If your dog or cat suddenly seems to be drinking more water than usual, and is having accidents around the house it doesn't necessary mean he needs a housetraining refresher course-he may, in fact, be suffering from one of a few metabolic diseases which can cause these exact symptoms, notably diabetes mellitus, or sugar diabetes.
Diabetes mellitus is a fairly common condition in pets and people. Dogs have a type of diabetes that is more similar to that seen in children, type 1; they lack sufficient insulin. Cats tend to mimic human adult onset diabetes, type 2, which can often be controlled with dietary changes or oral medications.
The hallmark of diabetes mellitus is too much sugar in the blood stream. Sugar, in the form of glucose, is unable to get into cells where it is used as an energy source. This can be due to a failure of insulin production by a gland called the pancreas (type 1 diabetes) or the inability of the cells to respond properly to the insulin that is present (type 2 diabetes). The body believes that it's in a state of starvation. In an attempt to find alternate sources of energy, the body starts to breakdown its reserves of protein and fat, which then leads to a loss of body condition.

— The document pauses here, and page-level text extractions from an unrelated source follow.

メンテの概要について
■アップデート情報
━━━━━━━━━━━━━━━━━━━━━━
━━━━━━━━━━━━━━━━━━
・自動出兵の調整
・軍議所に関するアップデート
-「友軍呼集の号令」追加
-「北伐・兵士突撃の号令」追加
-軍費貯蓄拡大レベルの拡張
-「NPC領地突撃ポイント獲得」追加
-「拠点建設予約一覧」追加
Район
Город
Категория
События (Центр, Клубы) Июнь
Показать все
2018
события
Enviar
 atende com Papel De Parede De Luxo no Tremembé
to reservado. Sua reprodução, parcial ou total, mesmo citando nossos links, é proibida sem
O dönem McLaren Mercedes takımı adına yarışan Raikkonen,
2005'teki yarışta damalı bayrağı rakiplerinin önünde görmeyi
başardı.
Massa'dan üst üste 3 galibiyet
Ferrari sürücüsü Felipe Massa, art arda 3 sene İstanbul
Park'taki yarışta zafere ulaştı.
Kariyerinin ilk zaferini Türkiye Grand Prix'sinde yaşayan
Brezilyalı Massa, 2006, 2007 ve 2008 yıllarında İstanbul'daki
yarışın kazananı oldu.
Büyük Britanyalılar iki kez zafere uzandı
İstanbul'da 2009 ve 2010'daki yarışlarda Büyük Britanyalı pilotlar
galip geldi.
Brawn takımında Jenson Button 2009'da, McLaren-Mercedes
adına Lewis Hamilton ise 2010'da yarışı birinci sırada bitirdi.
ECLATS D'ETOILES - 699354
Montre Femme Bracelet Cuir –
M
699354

Under normal circumstances, sugar is not lost in the urine. With diabetes, sugar is voided along with large quantities of water. This excessive urination leads to increased thirst and increased water intake.
The main signs that you may see in an uncontrolled diabetic dog or cat are increased thirst, increased urination and an increased appetite.
Why does the pancreas fail to produce adequate insulin or the cells not respond properly? This is still an area of active investigation. If your veterinarian diagnoses your pet with diabetes mellitus, don't panic. Working as a team, you and your veterinarian can typically regulate this condition with modifications in feeding, insulin injections and/or oral medications, and the monitoring of blood sugar. Some pets are easier to regulate than others but it can be done.
What can happen to your pet if you don't address this disease? Potential complications of diabetes are cataracts, urinary tract infections, seizures, organ failure, and even death.